THE FIFTH AND THE LAST UNIQUE DIFFERENCE: A MAN SPEAKS WHAT HE IS THINKING WHILE A WOMAN SAYS WHAT SHE IS FEELING
When a man speaks, he speaks with facts and conveys the direct information, most times he generally doesn`t talk much, because he is speaking what he is thinking. Women misunderstand this, because she is an “emotional feeler”, she evaluates both verbal and nonverbal communication.
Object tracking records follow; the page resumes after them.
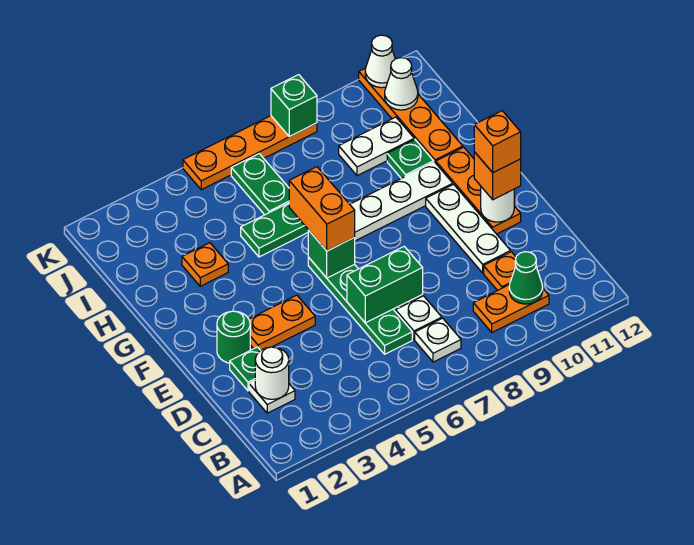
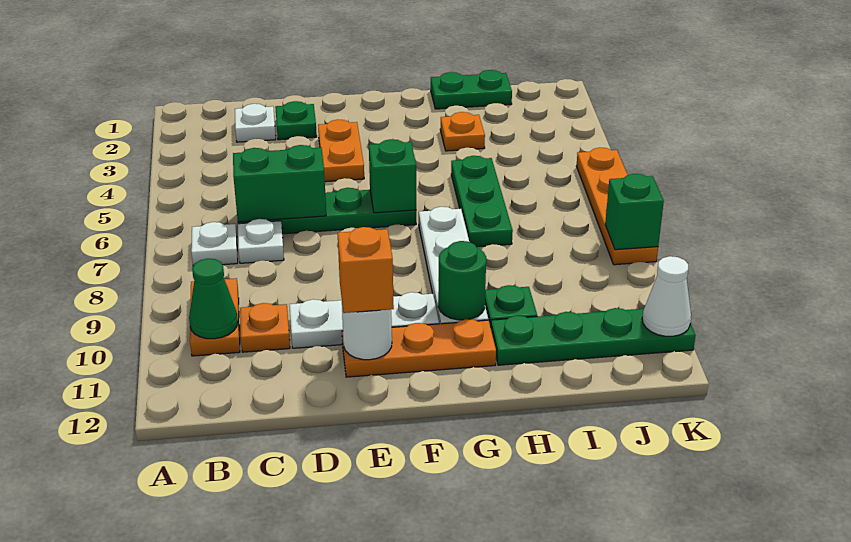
white 1x1 round brick [255,347,289,399] -> none
green 1x2 brick [347,247,423,323] -> green 1x2 brick turned to [233,145,326,222]
green 1x1 round brick [217,311,250,363] -> green 1x1 round brick moved to [438,241,486,320]
orange 1x1 brick [474,111,521,173] -> none
orange 1x2 brick [289,167,355,251] -> none
orange 1x4 plate [359,68,463,163] -> green 1x4 plate [491,308,696,365]
green 1x2 plate [231,154,289,215] -> green 1x2 plate moved to [431,70,512,109]
white 1x2 plate [339,117,414,176] -> none
white 1x1 cone [385,58,418,110] -> none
Sometimes she just thinks perhaps “oh this dude doesn`t like me that much and that is why he doesn`t want to talk much with me”. Most times, that`s wrong, a woman needs to understand that that`s how the man is wired.
 
A woman doesn`t always tell a man what she is thinking. If she becomes emotional, the man needs to be patient and work through her emotions to find out what she`s thinking. Sometimes, the man has to dig deep to find what is actually on her mind, because what a woman is thinking is often different from what she is saying. She would take a long time before she conveys her thought, because of her emotional feature. That`s why when they tell the man how their day went, they will speak for long instead of just mentioning the highlights of the day. Same reason goes when a lady gives a testimony in the church; her talk is always longer than necessary, she wants to be very detailed. A man needs to understand this feature and be patient with her when she talks.
 
Conclusively, men and women need to understand the above five distinct differences in their desires or needs. Because of the way they are designed, their needs are like a built-in component. When we focus only on our needs, and when we refuse to be content unless they are immediately met, we bring conflicts and unhappiness into our relationships. We stop seeing one another as gifts from God and starts resenting one another. You know what? If you want to be blessed, don`t focus on your needs only but discover what the other person`s needs are and seek to fulfill them. This approach will become a double blessing, you know why? Because consistently meeting the needs of another person will often cause that person to want to fulfill yours, and you will both live happily together – just the way God wants it.
 
Remain blessed, and make that relationship, that marriage to work, let`s reduce or even stop totally conflicts and/or broken homes scenarios, for statistics have shown that the break down in a society is largely due to disintegrated or broken homes. It may surprise you that most of these boko haram boys, miscreants and touts in our society today are from broken homes.